The agricultural market in this world is highly variable. This time, you'll be selling your load to a reseller, but you're not sure which one. Each reseller has different prices, so it depends on which one you'll meet. To be prepared, you should explore the possible options.

In [15]:
price_a = df['price_A'].to_dict()
price_b = df['price_B'].to_dict()
price_c = df['price_C'].to_dict()

In [16]:
price_a['Cherry'], price_b['Cherry'], price_c['Cherry']

(0.8, 0.4, 1.1)

Given that cherries have very different prices between the different resellers, the example load we made ealier would fetch a wildly different price depending on the reseller:

In [29]:
a = evaluate(trial_load, stock, weight, price_a)
b = evaluate(trial_load, stock, weight, price_b)
c = evaluate(trial_load, stock, weight, price_c)
print(a, b, c)

Total weight 4063
Total weight 4063
Total weight 4063
686.95 348.79999999999995 469.09999999999997


Prepare four different options for your market day haul: one option that will be good for reseller A, one for reseller B, one for reseller C, and one which would be pretty good for all three. Display these options and compare their different prices.

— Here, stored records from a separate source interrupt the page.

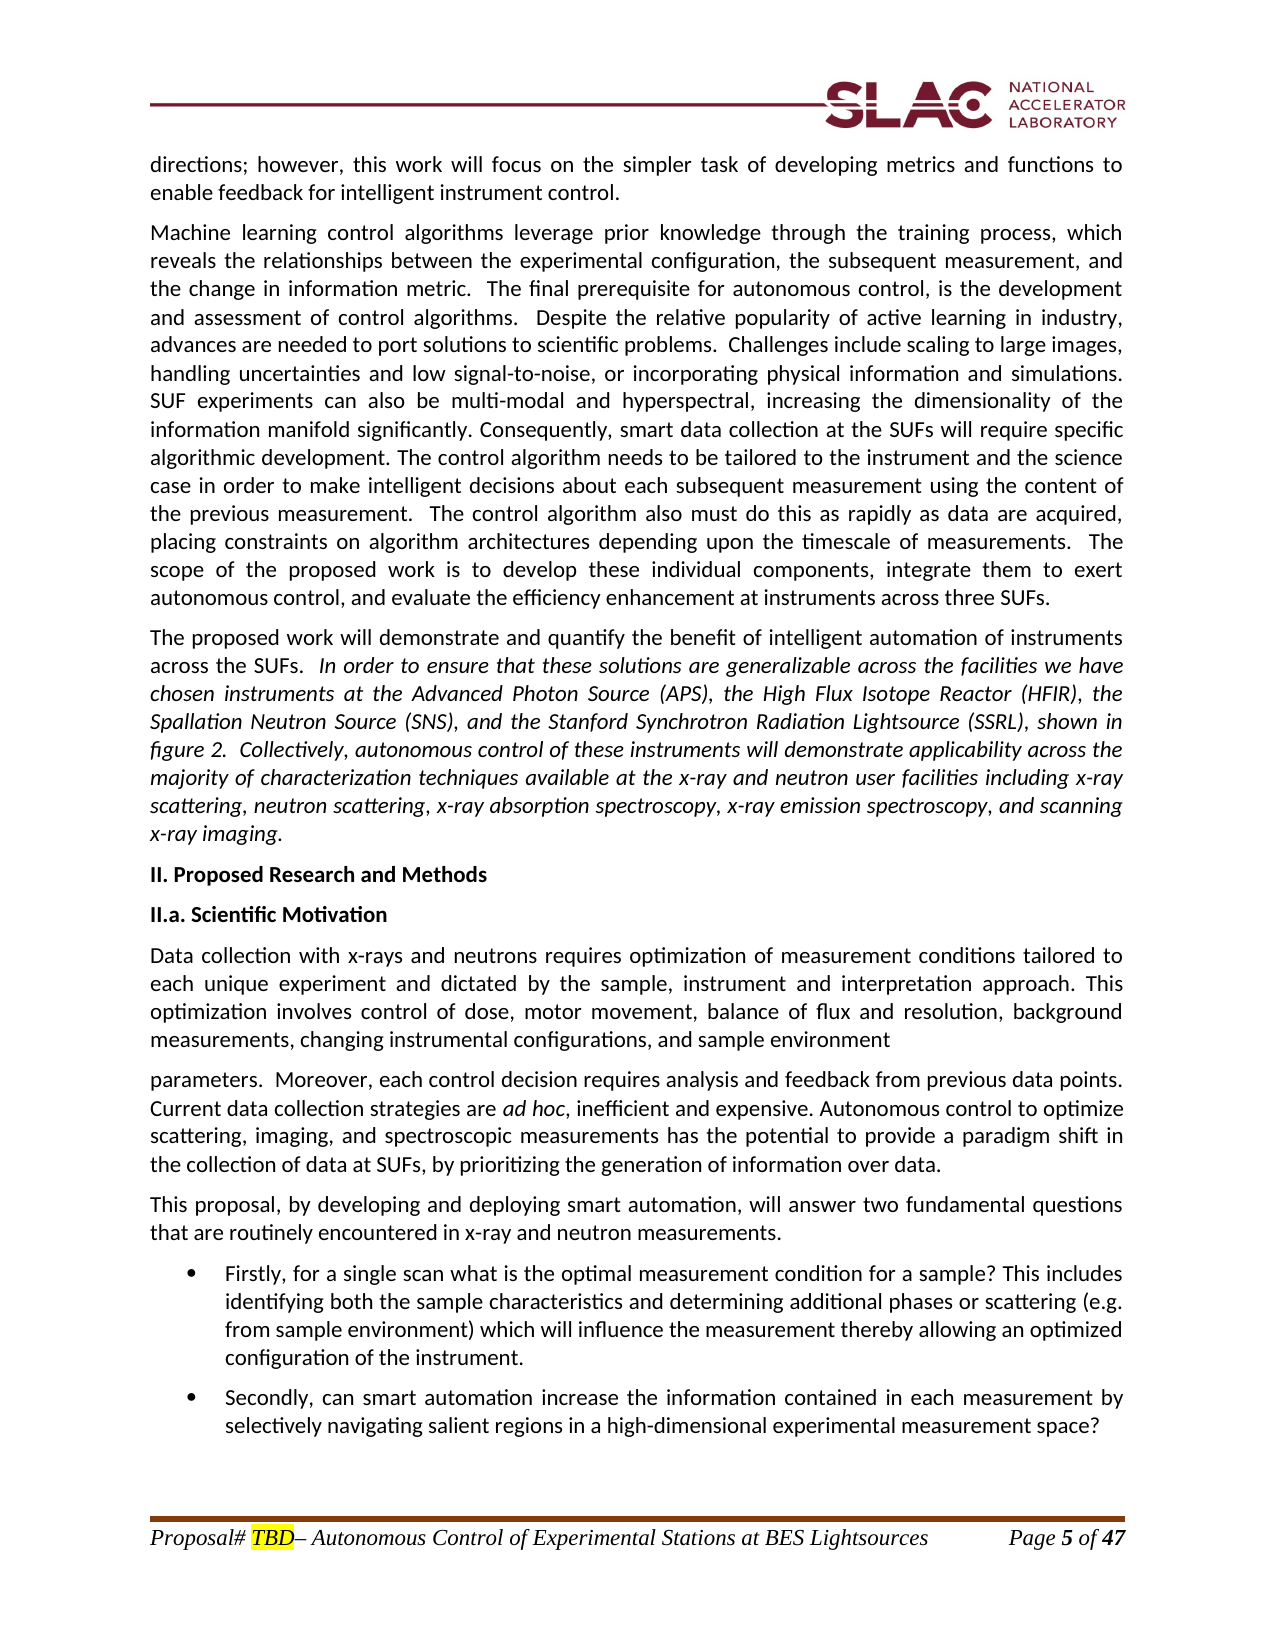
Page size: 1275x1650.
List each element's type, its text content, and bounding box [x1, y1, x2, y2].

list Machine learning control algorithms leverage prior knowledge through the training process, which reveals the relationships between the experimental configuration, the subsequent measurement, and the change in information metric. The final prerequisite for autonomous control, is the development and assessment of control algorithms. Despite the relative popularity of active learning in industry, advances are needed to port solutions to scientific problems. Challenges include scaling to large images, handling uncertainties and low signal-to-noise, or incorporating physical information and simulations. SUF experiments can also be multi-modal and hyperspectral, increasing the dimensionality of the information manifold significantly. Consequently, smart data collection at the SUFs will require specific algorithmic development. The control algorithm needs to be tailored to the instrument and the science case in order to make intelligent decisions about each subsequent measurement using the content of the previous measurement. The control algorithm also must do this as rapidly as data are acquired, placing constraints on algorithm architectures depending upon the timescale of measurements. The scope of the proposed work is to develop these individual components, integrate them to exert autonomous control, and evaluate the efficiency enhancement at instruments across three SUFs. [150, 218, 1125, 611]
list parameters. Moreover, each control decision requires analysis and feedback from previous data points. Current data collection strategies are ad hoc, inefficient and expensive. Autonomous control to optimize scattering, imaging, and spectroscopic measurements has the potential to provide a paradigm shift in the collection of data at SUFs, by prioritizing the generation of information over data. [150, 1066, 1125, 1178]
list The proposed work will demonstrate and quantify the benefit of intelligent automation of instruments across the SUFs. In order to ensure that these solutions are generalizable across the facilities we have chosen instruments at the Advanced Photon Source (APS), the High Flux Isotope Reactor (HFIR), the Spallation Neutron Source (SNS), and the Stanford Synchrotron Radiation Lightsource (SSRL), shown in figure 2. Collectively, autonomous control of these instruments will demonstrate applicability across the majority of characterization techniques available at the x-ray and neutron user facilities including x-ray scattering, neutron scattering, x-ray absorption spectroscopy, x-ray emission spectroscopy, and scanning x-ray imaging. [150, 623, 1125, 847]
list The first prerequisite to automate the SUF instruments is the implementation of machine controllable instrument hardware such that sample positioning motors, detectors, and beam size can be controlled through a programmatic interface; this step has largely been accomplished across the instruments in this proposal shown in figure 2. The second component of an autonomous system is developing a robust metric of success to feed-back upon. In traditional experiments at SUFs this is done in two ways. During an experiment a user will typically assess a superficial metric, such as signal to noise or peak amplitude, as data are being collected. Then, after returning to their home institutions an assessment of data quality is made as users interpret their data set from individual runs using traditional fitting software appropriate for their technique of interest. This approach has a large failing in that the user is not informed at any point during data collection if they have collected data of sufficient quality to answer the scientific questions of interest. While this proposal does not focus on the development of machine learning to automate the interpretation of data, we must develop metrics that enable the control algorithms to assess both whether the data quality is sufficient, and whether enough breadth of data have been collected to address the science questions the users came to the SUF to answer. This is a challenging task as these metrics or functions need to be robust to spurious signals, computationally inexpensive, and contain pertinent information to feedback upon. However, even in cases where superficial metrics have been used in feedback loops for autonomous experiments, significant efficiency improvements have been demonstrated.6,7 Ultimately, these metrics are likely to be replaced by automated knowledge extraction algorithms being developed in response to other priority research directions; however, this work will focus on the simpler task of developing metrics and functions to enable feedback for intelligent instrument control. [150, 150, 1125, 206]
list Secondly, can smart automation increase the information contained in each measurement by selectively navigating salient regions in a high-dimensional experimental measurement space? [187, 1383, 1125, 1439]
list II. Proposed Research and Methods [150, 860, 1125, 888]
list This proposal, by developing and deploying smart automation, will answer two fundamental questions that are routinely encountered in x-ray and neutron measurements. [150, 1190, 1125, 1246]
list Firstly, for a single scan what is the optimal measurement condition for a sample? This includes identifying both the sample characteristics and determining additional phases or scattering (e.g. from sample environment) which will influence the measurement thereby allowing an optimized configuration of the instrument. [187, 1259, 1125, 1371]
picture [150, 75, 1169, 135]
text II.a. Scientific Motivation [150, 901, 1125, 928]
list Data collection with x-rays and neutrons requires optimization of measurement conditions tailored to each unique experiment and dictated by the sample, instrument and interpretation approach. This optimization involves control of dose, motor movement, balance of flux and resolution, background measurements, changing instrumental configurations, and sample environment [150, 941, 1125, 1053]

Hint: you can use a multi-objective algorithm to optimize for all three reseller prices at the same time.

## Challenge 3

You decide to preprare some of your crops by making food for the market day. You know a number of recipes and are famous for your delicious fruit pies.

In [20]:
recipes = {'Ratatouille': {'Eggplant': 2, 'Garlic': 2, 'Tomato': 4, 'Hot Pepper': 1},
 'Apple Pie': {'Apple': 10, 'Wheat': 5},
 'Apricot Pie': {'Apricot': 10, 'Wheat': 5},
 'Cherry Pie': {'Cherry': 10, 'Wheat': 5},
 'Rhubarb Pie': {'Rhubarb': 10, 'Wheat': 5},
 'Strawberry Pie': {'Strawberry': 10, 'Wheat': 5},
 'Blackberry Pie': {'Blackberry': 10, 'Wheat': 5},
 'Pumpkin Pie': {'Pumpkin': 10, 'Wheat': 5},
 'Pizza': {'Tomato': 3, 'Wheat': 2, 'Artichoke': 1},
 'Baba Ghanoush': {'Eggplant': 2, 'Garlic': 4},
 'Squash Soup': {'Yam': 3, 'Pumpkin': 1},
 'Peach Beer': {'Hops': 3, 'Peach': 1},
 'Blackberry Beer': {'Hops': 3, 'Blackberry': 1}}

These recipes sell for good prices at each of the resellers:

In [21]:
df = pd.read_csv('recipes.csv', index_col=0)
df.head()

Unnamed: 0,price_A,price_B,price_C
Ratatouille,68.0,13.0,52.0
Apple Pie,146.0,84.0,176.0
Apricot Pie,81.0,46.0,110.0
Cherry Pie,120.0,72.0,176.0
Rhubarb Pie,133.0,162.0,98.0


In [22]:
price_a.update(df['price_A'].to_dict())
price_b.update(df['price_B'].to_dict())
price_c.update(df['price_C'].to_dict())
price_a['Apple Pie'], price_b['Apple Pie'], price_c['Apple Pie']

(146.0, 84.0, 176.0)

Modify the evaluation function to take into account these recipes, making sure not to break the weight or stock constraints. The weight of a recipe is the sum total weight of the ingredients, and you can not make a recipe if you don't have the remaining stock of ingredients. Here's an example of calculating the total weight of a random load of only recipes:

In [23]:
recipe_load = {}
for k in recipes:
    recipe_load[k] = np.random.randint(0, 5)
recipe_load

{'Ratatouille': 2,
 'Apple Pie': 0,
 'Apricot Pie': 2,
 'Cherry Pie': 3,
 'Rhubarb Pie': 2,
 'Strawberry Pie': 0,
 'Blackberry Pie': 2,
 'Pumpkin Pie': 1,
 'Pizza': 2,
 'Baba Ghanoush': 0,
 'Squash Soup': 0,
 'Peach Beer': 4,
 'Blackberry Beer': 3}

In [28]:
def get_weight(recipe_load, recipes, weight):
    total_weight = 0
    for k in recipe_load:
        ingredients = recipes[k]
        w = 0
        for i in ingredients:
            w += weight[i] * ingredients[i]
        total_weight += w * recipe_load[k]
    return total_weight

In [25]:
get_weight(recipe_load, recipes, weight)

700

Once you've modified the evaluation function, rerun the optimization algorithm to find a new load for the three resellers, and one load which is good for all three. Display this result and the profit gained, making sure that the constraints are met.

## Evaluation

You should submit a saved copy of your notebook (including all of the cell output) to the LMS by December 13th, EOD. You may work with one partner, but you must **individually submit a notebook**. You will be graded based on your results, your code, and any text or visual explanations, according to the following rubric:

Criterion | Points
--- | ---
Results - Challenge 1 | 7
Results - Challenge 2 | 5
Results - Challenge 3 | 3
Presentation (code, text) | 5